|For us, it’s EDI and not DEI. While both of these acronyms describe the concepts of diversity, equity and inclusion, we prefer to use the term EDI because it places equity before diversity and inclusion, to emphasise its importance.|
Multiple studies have proven that diverse teams drive better business performance and organisations with greater diversity become more resilient and innovative. And inclusion is required for diverse groups to thrive. But where should the starting point be to achieving this? There’s little point in considering how to recruit a more diverse workforce, nor how to ensure talented individuals from different backgrounds are fully included, if your organisation has not yet considered what different people need to be successful. And to do that, you need to lead with equity.
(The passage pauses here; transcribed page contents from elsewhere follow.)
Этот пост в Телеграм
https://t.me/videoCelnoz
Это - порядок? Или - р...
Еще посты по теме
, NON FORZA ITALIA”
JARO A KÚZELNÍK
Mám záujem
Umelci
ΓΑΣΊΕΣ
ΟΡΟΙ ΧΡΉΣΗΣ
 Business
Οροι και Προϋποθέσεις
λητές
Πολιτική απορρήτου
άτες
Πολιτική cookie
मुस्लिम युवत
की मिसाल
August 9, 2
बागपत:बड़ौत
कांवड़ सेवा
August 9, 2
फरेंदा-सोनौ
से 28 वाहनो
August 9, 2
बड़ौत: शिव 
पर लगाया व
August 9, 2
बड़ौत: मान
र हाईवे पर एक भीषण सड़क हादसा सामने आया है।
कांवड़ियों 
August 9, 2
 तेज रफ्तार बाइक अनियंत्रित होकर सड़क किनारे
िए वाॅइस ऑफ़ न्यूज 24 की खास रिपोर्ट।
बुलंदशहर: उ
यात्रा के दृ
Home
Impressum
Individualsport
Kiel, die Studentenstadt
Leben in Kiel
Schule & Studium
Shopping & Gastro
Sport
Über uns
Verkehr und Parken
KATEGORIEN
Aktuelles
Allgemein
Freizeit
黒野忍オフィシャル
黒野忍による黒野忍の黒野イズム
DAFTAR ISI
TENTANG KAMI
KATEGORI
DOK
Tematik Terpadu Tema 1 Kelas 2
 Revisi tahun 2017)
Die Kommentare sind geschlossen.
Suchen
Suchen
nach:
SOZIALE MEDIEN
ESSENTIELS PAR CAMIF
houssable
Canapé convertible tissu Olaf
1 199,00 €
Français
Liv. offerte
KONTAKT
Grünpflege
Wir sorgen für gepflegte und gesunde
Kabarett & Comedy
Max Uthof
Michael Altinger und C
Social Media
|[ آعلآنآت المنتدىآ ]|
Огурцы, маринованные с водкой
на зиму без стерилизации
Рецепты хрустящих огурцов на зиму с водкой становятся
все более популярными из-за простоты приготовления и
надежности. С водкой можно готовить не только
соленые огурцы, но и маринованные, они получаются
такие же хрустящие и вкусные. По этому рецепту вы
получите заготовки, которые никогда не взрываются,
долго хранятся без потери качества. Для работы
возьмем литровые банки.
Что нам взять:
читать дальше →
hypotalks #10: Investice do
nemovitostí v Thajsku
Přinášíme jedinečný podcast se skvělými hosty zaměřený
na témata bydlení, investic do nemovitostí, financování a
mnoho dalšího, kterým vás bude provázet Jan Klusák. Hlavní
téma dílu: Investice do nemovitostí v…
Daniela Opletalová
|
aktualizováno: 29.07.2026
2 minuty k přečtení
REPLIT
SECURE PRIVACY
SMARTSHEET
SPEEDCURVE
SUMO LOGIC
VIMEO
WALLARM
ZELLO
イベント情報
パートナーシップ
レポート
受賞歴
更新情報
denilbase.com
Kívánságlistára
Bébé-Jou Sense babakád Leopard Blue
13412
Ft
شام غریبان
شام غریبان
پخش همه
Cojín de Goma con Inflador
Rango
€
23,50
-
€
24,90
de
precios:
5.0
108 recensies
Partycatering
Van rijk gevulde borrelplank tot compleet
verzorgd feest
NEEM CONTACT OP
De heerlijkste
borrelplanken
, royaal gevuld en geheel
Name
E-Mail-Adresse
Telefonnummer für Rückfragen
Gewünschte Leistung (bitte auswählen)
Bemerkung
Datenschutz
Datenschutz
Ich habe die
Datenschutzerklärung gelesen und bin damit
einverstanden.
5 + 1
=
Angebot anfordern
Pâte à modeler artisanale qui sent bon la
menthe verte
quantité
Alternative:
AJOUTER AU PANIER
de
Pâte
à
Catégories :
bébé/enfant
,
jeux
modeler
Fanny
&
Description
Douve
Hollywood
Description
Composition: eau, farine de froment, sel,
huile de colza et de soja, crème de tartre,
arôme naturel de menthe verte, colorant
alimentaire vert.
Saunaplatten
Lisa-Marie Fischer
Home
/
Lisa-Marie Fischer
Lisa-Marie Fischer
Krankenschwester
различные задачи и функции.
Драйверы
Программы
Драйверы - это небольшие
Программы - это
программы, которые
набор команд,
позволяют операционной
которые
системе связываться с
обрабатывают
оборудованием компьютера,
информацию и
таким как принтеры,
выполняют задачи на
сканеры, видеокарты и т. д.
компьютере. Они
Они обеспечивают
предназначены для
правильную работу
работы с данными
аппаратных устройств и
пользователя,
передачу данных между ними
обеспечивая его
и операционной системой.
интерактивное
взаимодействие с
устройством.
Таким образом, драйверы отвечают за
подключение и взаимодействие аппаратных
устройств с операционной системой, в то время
Elevating equity is critical because even in organisations that are both diverse and inclusive, individuals who come from different backgrounds can still run into policies, practices, or assumptions that prevent them from being fully engaged, supported, and able to reach their potential, especially when layers of intersectionality are additional impacting factors.
That’s why rather than DEI (diversity, equity and inclusion), at Inclusive Recruiting we prefer to say EDI – placing equity as the first consideration.
When it comes to EDI vs. DEI, without a focus on equity, well-intentioned diversity initiatives can appear disingenuous. Ensuring your organisational practices and policies are equitable is essential to the sustainability of your investments in diversity and inclusion – and ultimately, your ability to create belonging and retain top talent.
Leading with equity is about recognising that different people have different needs and being committed to giving people what they need to succeed.